Hench isn't the first story to explore and subvert popular tropes of heroes and villains and how blurry the line between the two can become, with monsters hiding behind capes and public adoration. It also isn't the first to explore the life of an office lackey. Walschots brings darkly subversive humor to bear on the subject, with office politics and struggling temp workers who don't really care that their bosses are technically evil so long as the pay and benefits are good. When Anna's life is ruined by a heroic encounter, she starts examining her employers' enemies as something other than a nuisance to her struggling career, determining the ultimate cost of heroism to be far greater than the damage done by the villains they purport to oppose - especially when one takes into account how many villains are created as direct results of poor interactions with heroes. Anna claims to have given up any youthful ambitions toward supervillainy herself, but it's clear that her encounter with Supercollider has provided the necessary spark, even as Leviathan feeds that spark with near-unlimited resources as he pursues his own vendetta against the hero.
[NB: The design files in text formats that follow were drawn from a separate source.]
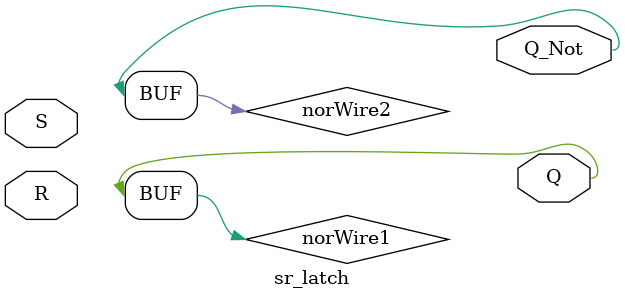
<source format=v>
module sr_latch
(
    input S,
    input R,
    output Q,
    output Q_Not
);

wire norWire1, norWire2;

nor nor1(xorWire1, R, xorWire2);
nor nor2(xorWire2, S, xorWire1);

buf bufQ(Q, norWire1);
buf bufQNot(Q_Not, norWire2);

endmodule
</source>
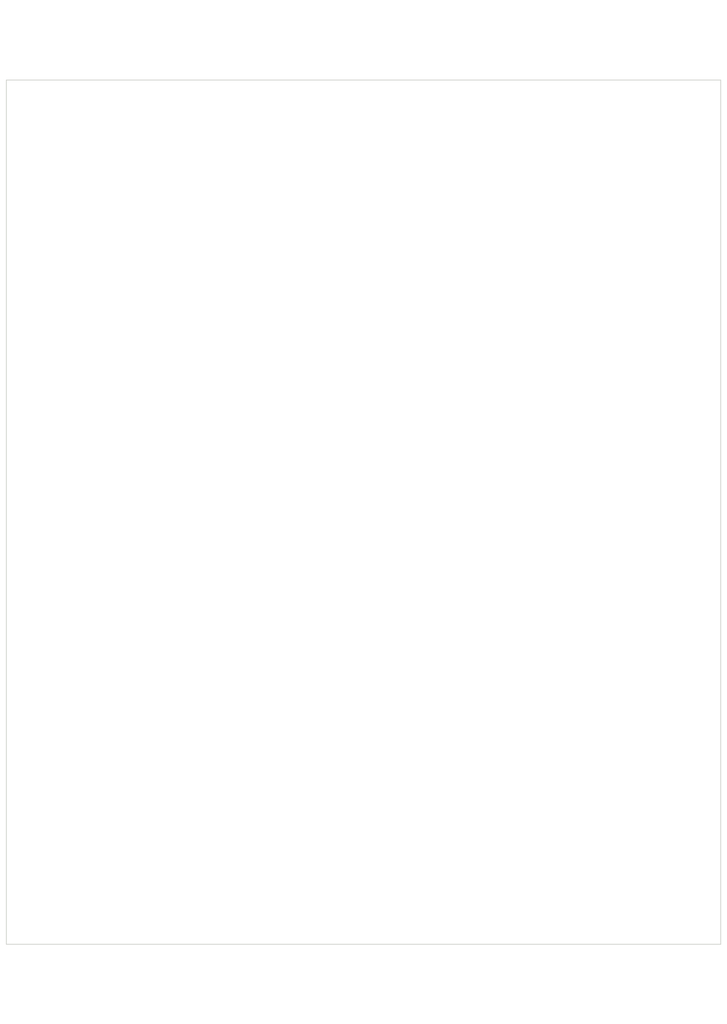
<source format=kicad_pcb>
(kicad_pcb (version 20211014) (generator pcbnew)

  (general
    (thickness 1.6)
  )

  (paper "A4")
  (layers
    (0 "F.Cu" signal)
    (31 "B.Cu" signal)
    (32 "B.Adhes" user "B.Adhesive")
    (33 "F.Adhes" user "F.Adhesive")
    (34 "B.Paste" user)
    (35 "F.Paste" user)
    (36 "B.SilkS" user "B.Silkscreen")
    (37 "F.SilkS" user "F.Silkscreen")
    (38 "B.Mask" user)
    (39 "F.Mask" user)
    (40 "Dwgs.User" user "User.Drawings")
    (41 "Cmts.User" user "User.Comments")
    (42 "Eco1.User" user "User.Eco1")
    (43 "Eco2.User" user "User.Eco2")
    (44 "Edge.Cuts" user)
    (45 "Margin" user)
    (46 "B.CrtYd" user "B.Courtyard")
    (47 "F.CrtYd" user "F.Courtyard")
    (48 "B.Fab" user)
    (49 "F.Fab" user)
    (50 "User.1" user)
    (51 "User.2" user)
    (52 "User.3" user)
    (53 "User.4" user)
    (54 "User.5" user)
    (55 "User.6" user)
    (56 "User.7" user)
    (57 "User.8" user)
    (58 "User.9" user)
  )

  (setup
    (pad_to_mask_clearance 0)
    (pcbplotparams
      (layerselection 0x00010fc_ffffffff)
      (disableapertmacros false)
      (usegerberextensions false)
      (usegerberattributes true)
      (usegerberadvancedattributes true)
      (creategerberjobfile true)
      (svguseinch false)
      (svgprecision 6)
      (excludeedgelayer true)
      (plotframeref false)
      (viasonmask false)
      (mode 1)
      (useauxorigin false)
      (hpglpennumber 1)
      (hpglpenspeed 20)
      (hpglpendiameter 15.000000)
      (dxfpolygonmode true)
      (dxfimperialunits true)
      (dxfusepcbnewfont true)
      (psnegative false)
      (psa4output false)
      (plotreference true)
      (plotvalue true)
      (plotinvisibletext false)
      (sketchpadsonfab false)
      (subtractmaskfromsilk false)
      (outputformat 1)
      (mirror false)
      (drillshape 1)
      (scaleselection 1)
      (outputdirectory "")
    )
  )

  (net 0 "")

  (gr_line (start 0.75 10) (end 0.75 118.5) (layer "Edge.Cuts") (width 0.1) (tstamp 1a09a7cb-78f5-4989-9bdf-8b4c4a8beb1d))
  (gr_line (start 90.55 118.5) (end 90.55 10) (layer "Edge.Cuts") (width 0.1) (tstamp 2aef071e-f380-49c0-b1ba-860b2a4bd684))
  (gr_line (start 0.75 118.5) (end 90.55 118.5) (layer "Edge.Cuts") (width 0.1) (tstamp 347e4106-0ad8-4579-9925-c65107fafee2))
  (gr_line (start 0.75 10) (end 90.55 10) (layer "Edge.Cuts") (width 0.1) (tstamp c8cb28f7-4e0d-49a3-8b9b-fcff4adac1d4))
  (gr_line (start 91.3 0) (end 91.3 128.5) (layer "User.1") (width 0.1) (tstamp 14be568d-2e52-4aed-b81b-dddc75cbdd07))
  (gr_line (start 0 128.5) (end 0 0) (layer "User.1") (width 0.1) (tstamp 159574a9-ecec-48bb-adb0-3dc9e65d4e79))
  (gr_line (start 0 0) (end 91.3 0) (layer "User.1") (width 0.1) (tstamp 7a879184-fad8-4feb-afb5-86fe8d34f1f7))
  (gr_line (start 91.3 128.5) (end 0 128.5) (layer "User.1") (width 0.1) (tstamp bc3f6e1f-c81e-4889-865a-0e223a5a22e2))

)

</source>
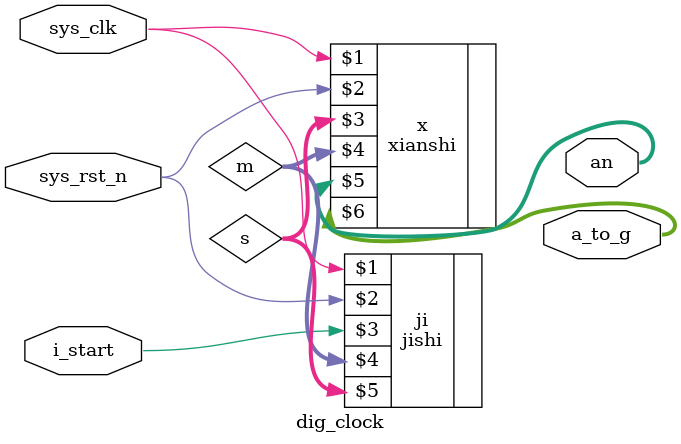
<source format=sv>
`timescale 1ns / 1ps

module dig_clock(
    input                   sys_clk,
    input                   sys_rst_n,
    input                   i_start,
    output logic [3 : 0]    an,
    output logic [7 : 0]    a_to_g
    );
    logic [7:0]bcd,m,s;
    jishi ji(sys_clk,sys_rst_n,i_start,m,s);
    xianshi x(sys_clk,sys_rst_n,s,m,an,a_to_g);
 
    
endmodule
</source>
The more one sees behind the masks, the more one comes to see Anna's point, even if the means by which she pursues her goals are generously described as gray.
The reason this book dropped in the ratings has a little to do with a sense of meandering that settles in once the premise becomes clear, but more to do with the final third or so of the book, when the big encounter goes awry and Anna is left to pick up the pieces and pursue justice (or revenge) on her own. The climax itself has an unsettling, drawn out and grotesque element to it that I found increasingly repulsive the longer it drug on, grinding my virtual face in its depravity. The finale also failed to provide the emotional catharsis the story had been building toward; it felt more like it was almost (but not quite) setting up a sequel than anything else, ending on a vaguely unsatisfying tone where one wonders whether anyone learned or gained anything from the whole affair... which I suppose may well have been the overall point, the futility of fighting evil with evil and the unsatisfactory feeling when one realises one's many sacrifices haven't bought you at all what you were hoping for, but which still left me cold. I did enjoy several parts of this tale, and understand what Walschots was going for; it just left me too unsatisfied and repulsed by the end for me to say I enjoyed the experience.